Jimmy Marshall had a large dog-eared Bible in his possession; a red stamp on the title page read as follows: "Property of Seamen's Bethel, Sydney. Do not take from chapel." While lying up with his arm in a sling, having been tossed between the spare main yard and the after bitts, by a sea, he delved industriously into the lore of the good book; and when he was back on deck again Jimmy refused to chantey to the tune of "Whiskey," and his verses, when singing a rope to "Molly Brown," were painfully proper.

Each night in the dog watch he insisted on reading from the Old Testament, starting at the very beginning. Jimmy had a pair of steel-rimmed spectacles, and to further his missionary work, he changed bunks with Scouse, so that he could be directly under the lamp, while the big red-head moved into the best bunk in the fo'c'sle right next to an open port.

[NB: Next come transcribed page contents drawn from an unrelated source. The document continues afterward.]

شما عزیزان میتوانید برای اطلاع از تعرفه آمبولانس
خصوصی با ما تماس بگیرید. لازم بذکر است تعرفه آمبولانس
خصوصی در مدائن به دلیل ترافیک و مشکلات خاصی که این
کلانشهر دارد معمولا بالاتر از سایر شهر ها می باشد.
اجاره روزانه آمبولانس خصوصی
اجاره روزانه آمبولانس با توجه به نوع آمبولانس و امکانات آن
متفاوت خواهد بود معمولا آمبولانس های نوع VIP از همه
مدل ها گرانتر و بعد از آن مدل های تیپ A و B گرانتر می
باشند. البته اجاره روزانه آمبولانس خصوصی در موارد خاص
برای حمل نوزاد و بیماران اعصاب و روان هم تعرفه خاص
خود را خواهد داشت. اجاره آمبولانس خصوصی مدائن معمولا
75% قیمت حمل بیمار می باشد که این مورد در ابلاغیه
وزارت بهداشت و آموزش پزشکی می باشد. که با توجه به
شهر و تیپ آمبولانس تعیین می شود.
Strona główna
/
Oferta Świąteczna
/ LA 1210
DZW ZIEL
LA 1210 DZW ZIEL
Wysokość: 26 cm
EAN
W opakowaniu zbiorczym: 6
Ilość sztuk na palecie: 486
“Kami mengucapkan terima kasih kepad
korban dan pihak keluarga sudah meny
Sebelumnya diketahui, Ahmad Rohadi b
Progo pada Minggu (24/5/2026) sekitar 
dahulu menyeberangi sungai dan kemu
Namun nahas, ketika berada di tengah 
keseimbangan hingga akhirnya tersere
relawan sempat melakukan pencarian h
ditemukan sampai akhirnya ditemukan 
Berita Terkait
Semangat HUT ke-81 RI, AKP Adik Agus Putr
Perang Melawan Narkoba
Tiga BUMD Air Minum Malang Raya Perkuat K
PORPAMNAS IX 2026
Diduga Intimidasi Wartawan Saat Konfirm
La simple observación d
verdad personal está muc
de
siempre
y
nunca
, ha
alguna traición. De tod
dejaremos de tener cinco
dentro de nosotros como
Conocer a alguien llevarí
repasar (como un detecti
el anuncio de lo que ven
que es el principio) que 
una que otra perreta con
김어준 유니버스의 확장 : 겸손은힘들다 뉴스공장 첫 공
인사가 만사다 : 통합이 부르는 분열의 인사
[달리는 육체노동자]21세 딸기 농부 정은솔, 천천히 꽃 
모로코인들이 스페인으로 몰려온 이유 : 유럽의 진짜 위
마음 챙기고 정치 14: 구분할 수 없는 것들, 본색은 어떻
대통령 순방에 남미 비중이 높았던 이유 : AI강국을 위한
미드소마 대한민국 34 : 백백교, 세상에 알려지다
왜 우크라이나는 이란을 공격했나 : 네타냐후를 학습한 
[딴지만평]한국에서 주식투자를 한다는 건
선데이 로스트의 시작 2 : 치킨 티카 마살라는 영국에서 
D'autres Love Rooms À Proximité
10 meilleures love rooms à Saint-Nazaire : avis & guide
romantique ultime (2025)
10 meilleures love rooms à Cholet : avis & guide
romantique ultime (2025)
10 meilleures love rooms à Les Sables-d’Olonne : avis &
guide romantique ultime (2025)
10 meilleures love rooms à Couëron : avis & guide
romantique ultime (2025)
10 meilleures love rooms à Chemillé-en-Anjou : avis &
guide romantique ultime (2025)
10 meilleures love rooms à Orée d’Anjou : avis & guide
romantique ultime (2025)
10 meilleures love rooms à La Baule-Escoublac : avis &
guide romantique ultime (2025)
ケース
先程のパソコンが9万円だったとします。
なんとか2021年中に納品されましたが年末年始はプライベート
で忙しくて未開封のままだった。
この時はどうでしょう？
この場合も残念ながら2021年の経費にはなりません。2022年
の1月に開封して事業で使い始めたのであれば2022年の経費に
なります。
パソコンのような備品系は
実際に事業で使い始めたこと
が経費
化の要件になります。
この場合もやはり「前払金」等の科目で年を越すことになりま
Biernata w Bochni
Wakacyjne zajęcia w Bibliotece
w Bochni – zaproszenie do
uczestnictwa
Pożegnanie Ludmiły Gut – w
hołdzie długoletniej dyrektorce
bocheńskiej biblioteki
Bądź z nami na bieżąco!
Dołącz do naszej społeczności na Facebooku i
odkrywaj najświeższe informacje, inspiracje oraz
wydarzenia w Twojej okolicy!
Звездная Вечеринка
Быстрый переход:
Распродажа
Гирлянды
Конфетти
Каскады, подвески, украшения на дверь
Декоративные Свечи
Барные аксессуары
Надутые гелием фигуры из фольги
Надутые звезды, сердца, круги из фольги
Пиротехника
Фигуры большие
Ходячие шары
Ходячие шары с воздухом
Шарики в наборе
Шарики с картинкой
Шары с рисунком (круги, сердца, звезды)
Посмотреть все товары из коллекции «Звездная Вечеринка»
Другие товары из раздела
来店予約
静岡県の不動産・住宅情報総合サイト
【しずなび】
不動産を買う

Jimmy worked his way through Genesis and got well started on Exodus by the time we picked up the S. E. trades. His pronunciation of the hard names was truly wonderful and required much careful wiping of his spectacles. By the time he was within hailing distance of Leviticus we were again approaching the doldrums and once more we unbent our storm canvas and shifted into the easy weather sails.

Australia, one of the most consistent chronologists of the fo'c'sle, working by the brad-hole-and-peg method, using the stumps of burnt matches, pegged a hole around which he had scratched a circle.

"The 'dead horse' is worked off," announced Australia, as we turned out for breakfast one morning, springing a surprise, as it had been more than a week since the subject was broached last in the fo'c'sle. March 5th, three months since leaving the wharf at South Street! It seemed a year in point of experiences.